DISCUSSIONE - «Ci sono state tantissime campagne di sensibilizzazione in 10 anni, ma nulla è cambiato - commenta Manuela Declich (FI) -. L'unico modo, mi spiace dirlo, è la repressione». «I maleducati ci sono e sono consapevoli delle regole - ha sottolineato Claudio Giacomelli (Fratelli d'Italia) -. Secondo me sarebbe il caso di investire in altre cose e non sulla sensibilizzazione, per non parlare delle perplessità sui costi e la copertura dei cartelli verticali». «Da qualche mese sono proprietario di cane - ha ricordato Paolo Polidori (Lega Nord) -: qui purtroppo la questione è difficilmente risolvibile perchè si parla di proprietari incivili».  Annunciano l'astensione i forzisti Alberto Polacco e Michele Babuder «non condividendo gli impegni, ma solo gli intenti». Contraria anche «per non aggravare del peso di una bottiglia le persone anziane mi sembra eccessivo - afferma Maria Teresa Bassa Poropat (Insieme per Trieste), ma forse si possono sensibilizzare i proprietari dei negozi a pulire le zone antistanti i loro esercizi». A favore invece il Partito democratico con Fabiana Martini «magari con campagne social a basso costo». «Sono contrario a una campagna che punta a colpevolizzare i proprietari dei cani», ha concluso gli interventi Everest Bertoli (FI).

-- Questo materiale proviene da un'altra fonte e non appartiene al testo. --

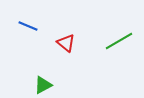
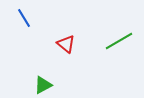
blue line: moved 4 px left, 8 px up; rotated 36 degrees clockwise
red triangle: moved 1 px down
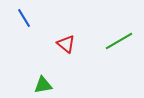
green triangle: rotated 18 degrees clockwise
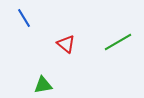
green line: moved 1 px left, 1 px down
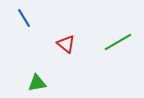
green triangle: moved 6 px left, 2 px up
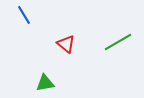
blue line: moved 3 px up
green triangle: moved 8 px right
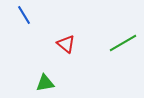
green line: moved 5 px right, 1 px down
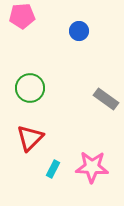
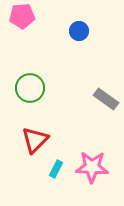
red triangle: moved 5 px right, 2 px down
cyan rectangle: moved 3 px right
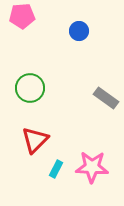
gray rectangle: moved 1 px up
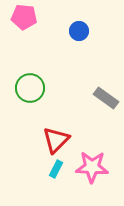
pink pentagon: moved 2 px right, 1 px down; rotated 10 degrees clockwise
red triangle: moved 21 px right
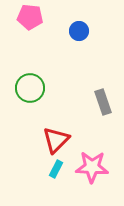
pink pentagon: moved 6 px right
gray rectangle: moved 3 px left, 4 px down; rotated 35 degrees clockwise
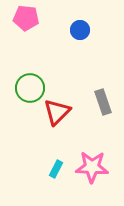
pink pentagon: moved 4 px left, 1 px down
blue circle: moved 1 px right, 1 px up
red triangle: moved 1 px right, 28 px up
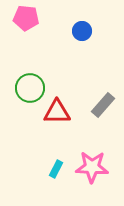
blue circle: moved 2 px right, 1 px down
gray rectangle: moved 3 px down; rotated 60 degrees clockwise
red triangle: rotated 44 degrees clockwise
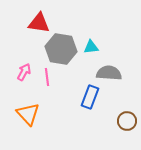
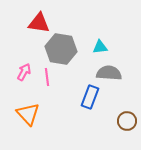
cyan triangle: moved 9 px right
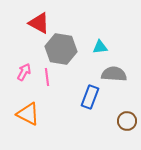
red triangle: rotated 20 degrees clockwise
gray semicircle: moved 5 px right, 1 px down
orange triangle: rotated 20 degrees counterclockwise
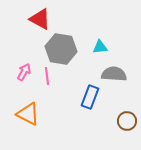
red triangle: moved 1 px right, 4 px up
pink line: moved 1 px up
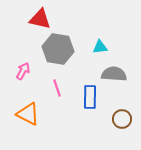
red triangle: rotated 15 degrees counterclockwise
gray hexagon: moved 3 px left
pink arrow: moved 1 px left, 1 px up
pink line: moved 10 px right, 12 px down; rotated 12 degrees counterclockwise
blue rectangle: rotated 20 degrees counterclockwise
brown circle: moved 5 px left, 2 px up
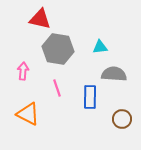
pink arrow: rotated 24 degrees counterclockwise
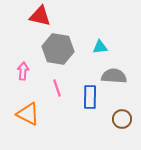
red triangle: moved 3 px up
gray semicircle: moved 2 px down
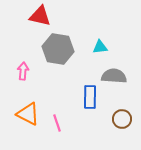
pink line: moved 35 px down
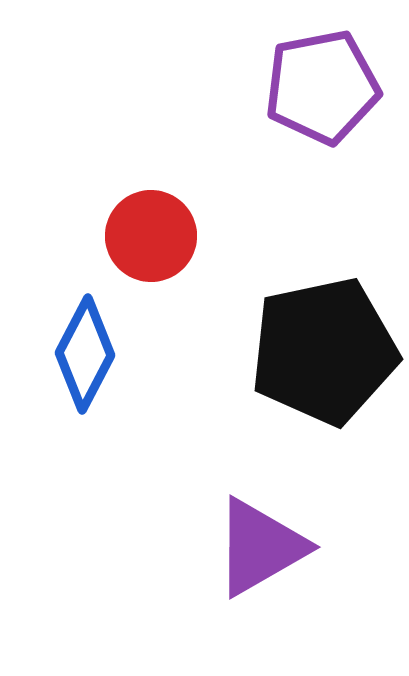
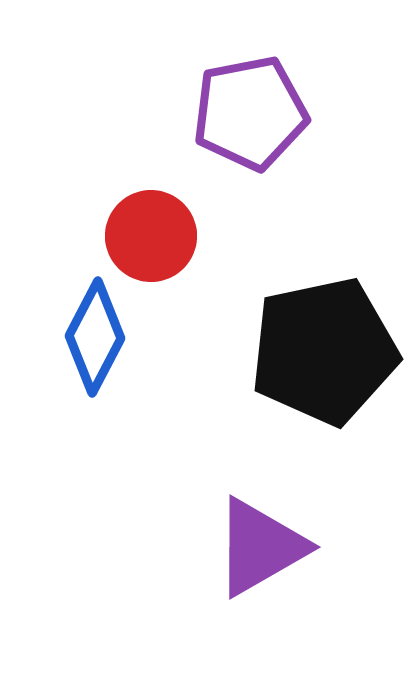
purple pentagon: moved 72 px left, 26 px down
blue diamond: moved 10 px right, 17 px up
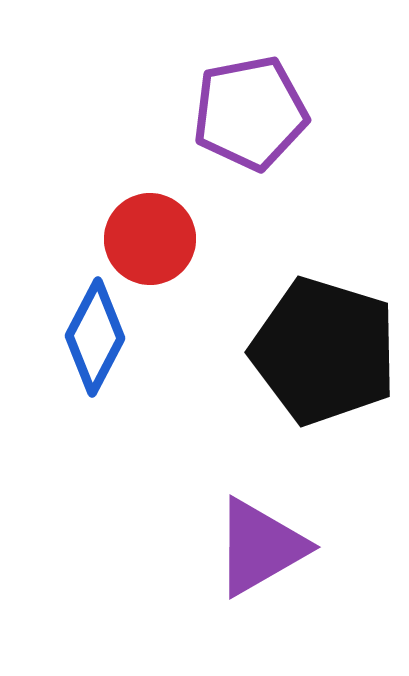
red circle: moved 1 px left, 3 px down
black pentagon: rotated 29 degrees clockwise
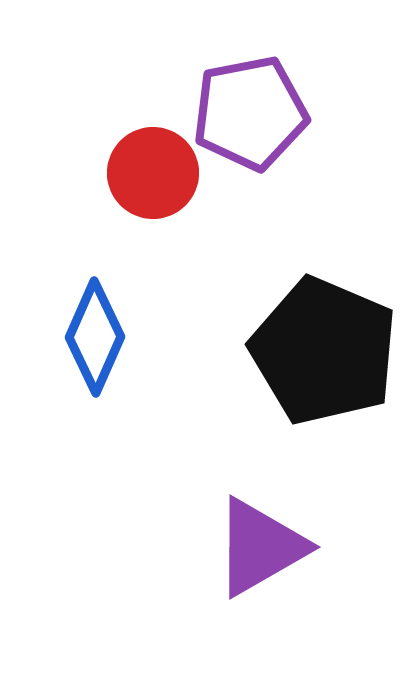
red circle: moved 3 px right, 66 px up
blue diamond: rotated 4 degrees counterclockwise
black pentagon: rotated 6 degrees clockwise
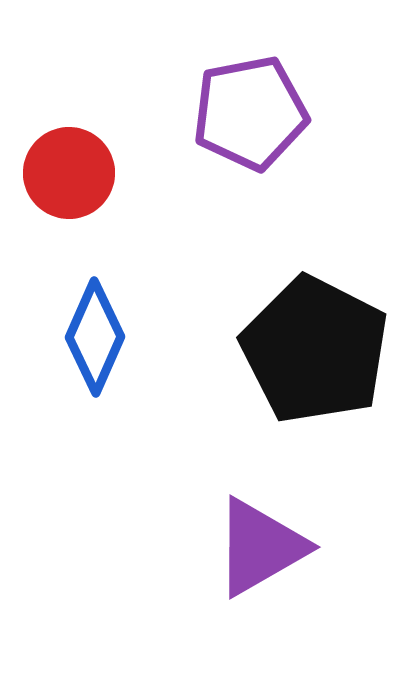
red circle: moved 84 px left
black pentagon: moved 9 px left, 1 px up; rotated 4 degrees clockwise
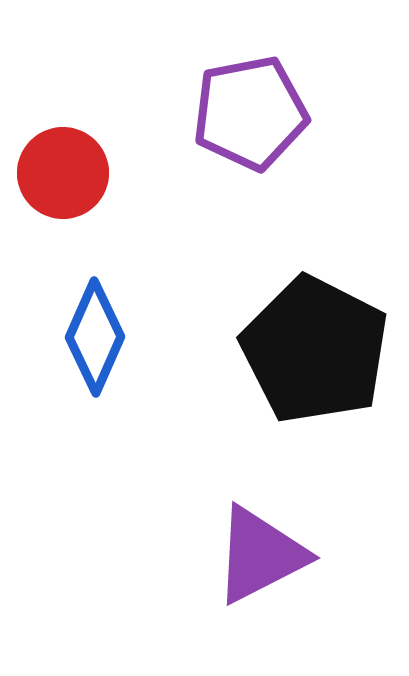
red circle: moved 6 px left
purple triangle: moved 8 px down; rotated 3 degrees clockwise
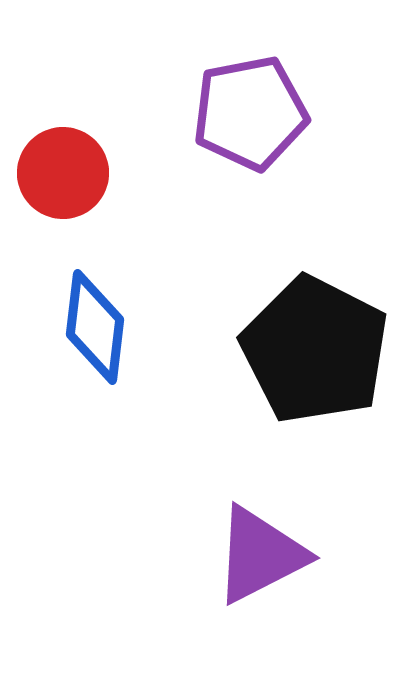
blue diamond: moved 10 px up; rotated 17 degrees counterclockwise
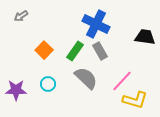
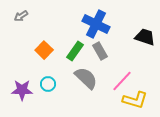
black trapezoid: rotated 10 degrees clockwise
purple star: moved 6 px right
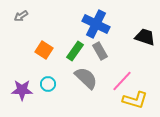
orange square: rotated 12 degrees counterclockwise
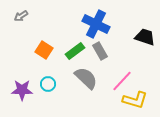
green rectangle: rotated 18 degrees clockwise
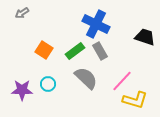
gray arrow: moved 1 px right, 3 px up
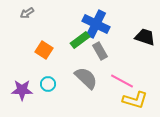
gray arrow: moved 5 px right
green rectangle: moved 5 px right, 11 px up
pink line: rotated 75 degrees clockwise
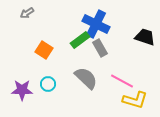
gray rectangle: moved 3 px up
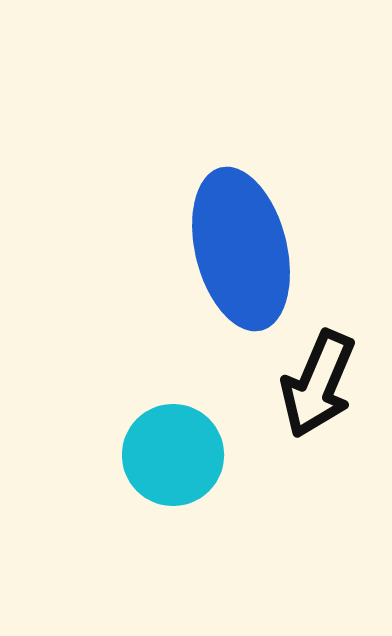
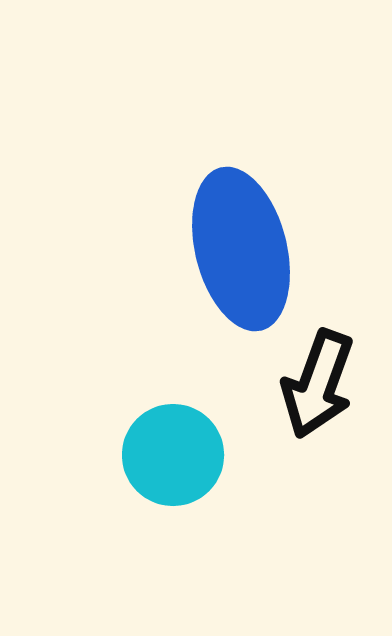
black arrow: rotated 3 degrees counterclockwise
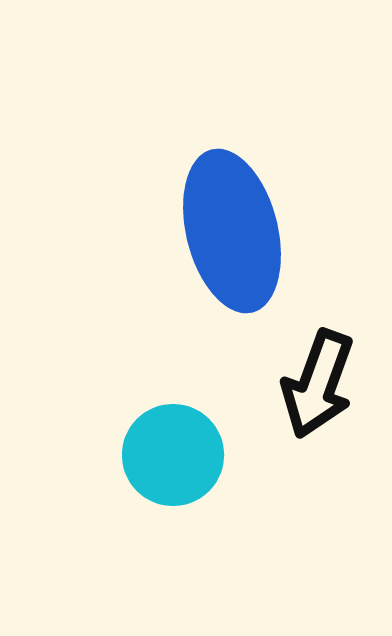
blue ellipse: moved 9 px left, 18 px up
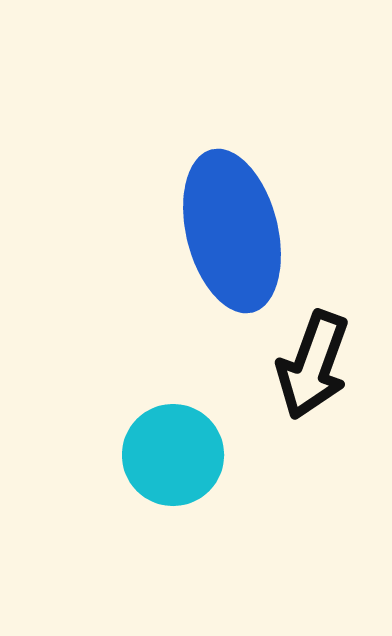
black arrow: moved 5 px left, 19 px up
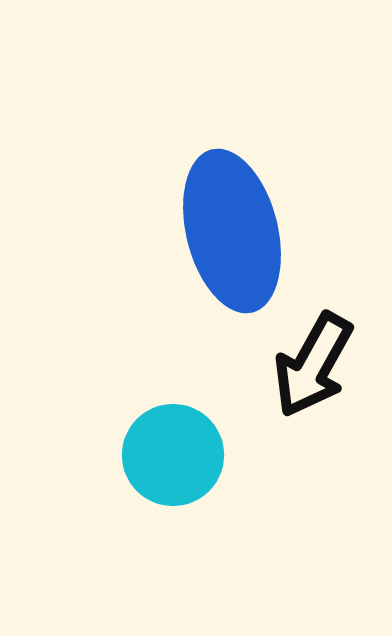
black arrow: rotated 9 degrees clockwise
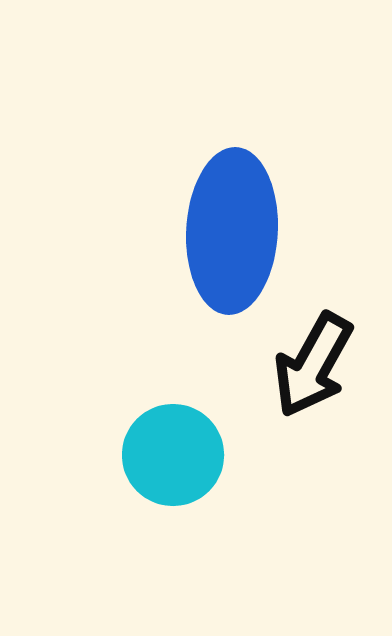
blue ellipse: rotated 17 degrees clockwise
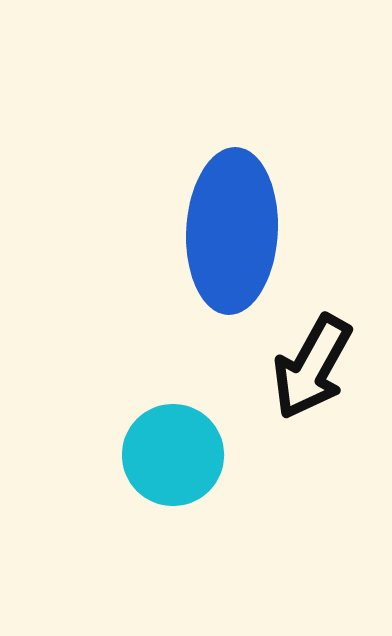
black arrow: moved 1 px left, 2 px down
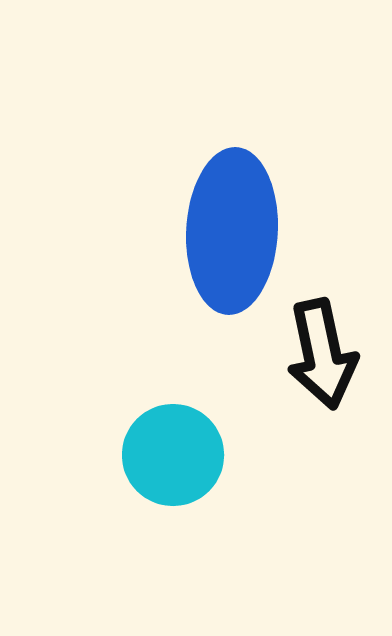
black arrow: moved 10 px right, 13 px up; rotated 41 degrees counterclockwise
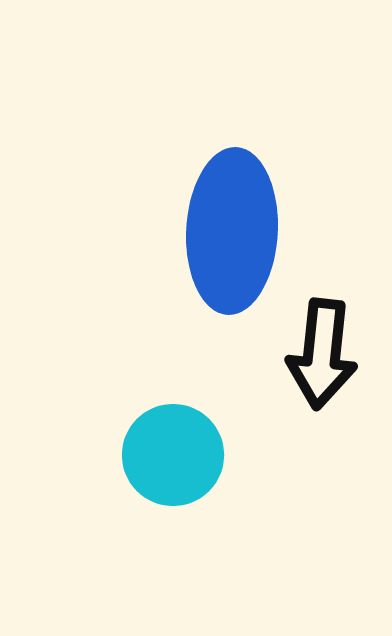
black arrow: rotated 18 degrees clockwise
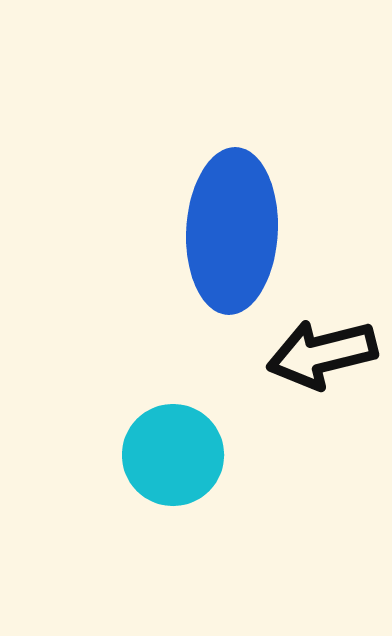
black arrow: rotated 70 degrees clockwise
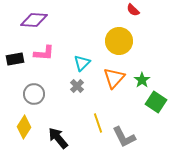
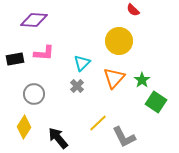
yellow line: rotated 66 degrees clockwise
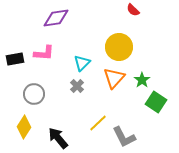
purple diamond: moved 22 px right, 2 px up; rotated 12 degrees counterclockwise
yellow circle: moved 6 px down
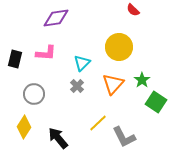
pink L-shape: moved 2 px right
black rectangle: rotated 66 degrees counterclockwise
orange triangle: moved 1 px left, 6 px down
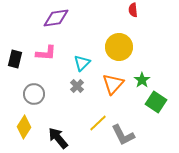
red semicircle: rotated 40 degrees clockwise
gray L-shape: moved 1 px left, 2 px up
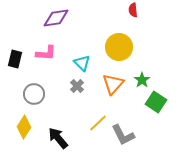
cyan triangle: rotated 30 degrees counterclockwise
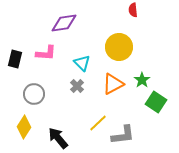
purple diamond: moved 8 px right, 5 px down
orange triangle: rotated 20 degrees clockwise
gray L-shape: rotated 70 degrees counterclockwise
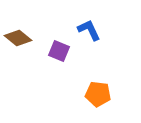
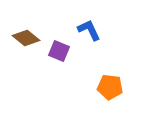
brown diamond: moved 8 px right
orange pentagon: moved 12 px right, 7 px up
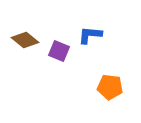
blue L-shape: moved 1 px right, 5 px down; rotated 60 degrees counterclockwise
brown diamond: moved 1 px left, 2 px down
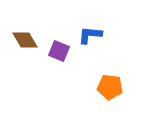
brown diamond: rotated 20 degrees clockwise
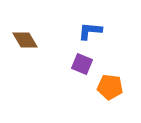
blue L-shape: moved 4 px up
purple square: moved 23 px right, 13 px down
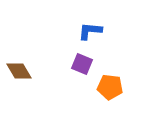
brown diamond: moved 6 px left, 31 px down
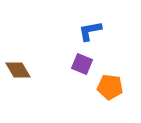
blue L-shape: rotated 15 degrees counterclockwise
brown diamond: moved 1 px left, 1 px up
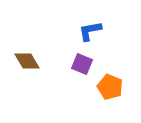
brown diamond: moved 9 px right, 9 px up
orange pentagon: rotated 15 degrees clockwise
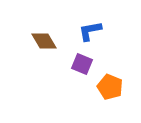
brown diamond: moved 17 px right, 20 px up
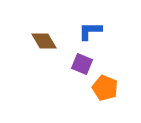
blue L-shape: rotated 10 degrees clockwise
orange pentagon: moved 5 px left, 1 px down
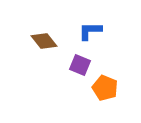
brown diamond: rotated 8 degrees counterclockwise
purple square: moved 2 px left, 1 px down
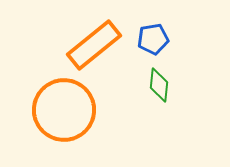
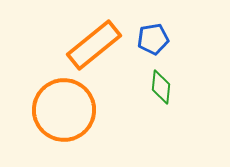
green diamond: moved 2 px right, 2 px down
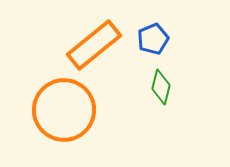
blue pentagon: rotated 12 degrees counterclockwise
green diamond: rotated 8 degrees clockwise
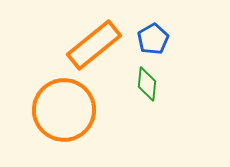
blue pentagon: rotated 8 degrees counterclockwise
green diamond: moved 14 px left, 3 px up; rotated 8 degrees counterclockwise
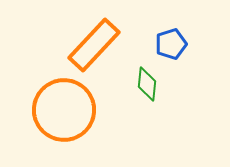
blue pentagon: moved 18 px right, 5 px down; rotated 12 degrees clockwise
orange rectangle: rotated 8 degrees counterclockwise
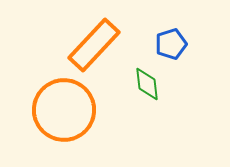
green diamond: rotated 12 degrees counterclockwise
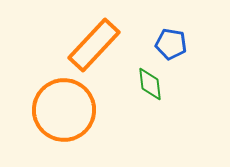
blue pentagon: rotated 28 degrees clockwise
green diamond: moved 3 px right
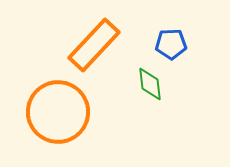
blue pentagon: rotated 12 degrees counterclockwise
orange circle: moved 6 px left, 2 px down
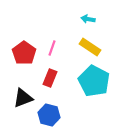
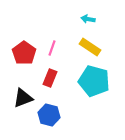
cyan pentagon: rotated 12 degrees counterclockwise
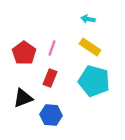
blue hexagon: moved 2 px right; rotated 10 degrees counterclockwise
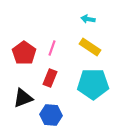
cyan pentagon: moved 1 px left, 3 px down; rotated 16 degrees counterclockwise
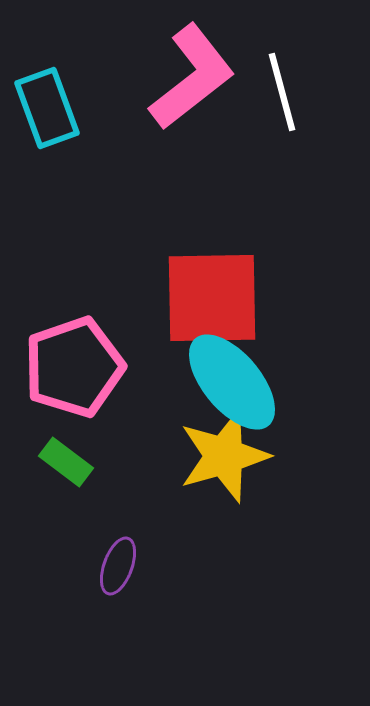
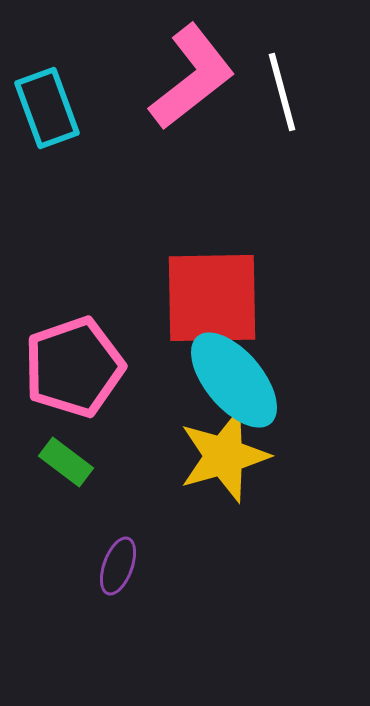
cyan ellipse: moved 2 px right, 2 px up
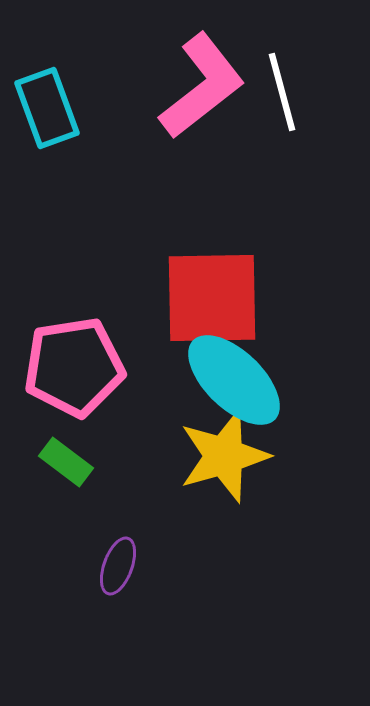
pink L-shape: moved 10 px right, 9 px down
pink pentagon: rotated 10 degrees clockwise
cyan ellipse: rotated 6 degrees counterclockwise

ASSESSORE«Non condivido molte delle che cose che sono state dette. Io vivo a Trieste e non vedo questo degrado che è stato descritto fin'ora, soprattutto a fronte di un aumento così consistente dei cani (arrivati a 22 mila, ndr): io rifiuto la generalizzazione che descrive incivili i proprietari dei cani». Critico l'assessore Michele Lobianco: «Io non appesantirei mai il proprietario con un litro e mezzo d'acqua (perchè  di meno sarebbe solo fare finta). L’unica vera azione è sanzionare, ma ora abbiamo solo due guardie ambientali che in un anno hanno potuto dare meno di 10 sanzioni. Accetterò l’esito del voto e come tutti gli indirizzi politici deciderò se accoglierlo o meno». 

VOTO - Il voto ha visto (con la precisazione dei capigruppo di Lega Nord e Forza Italia della libertà per i propri membri) 27 si, 5 no e 5 astenuti. Ora dunque starà all'assessore e alla Giunta cogliere o meno il l'indirizzo politico.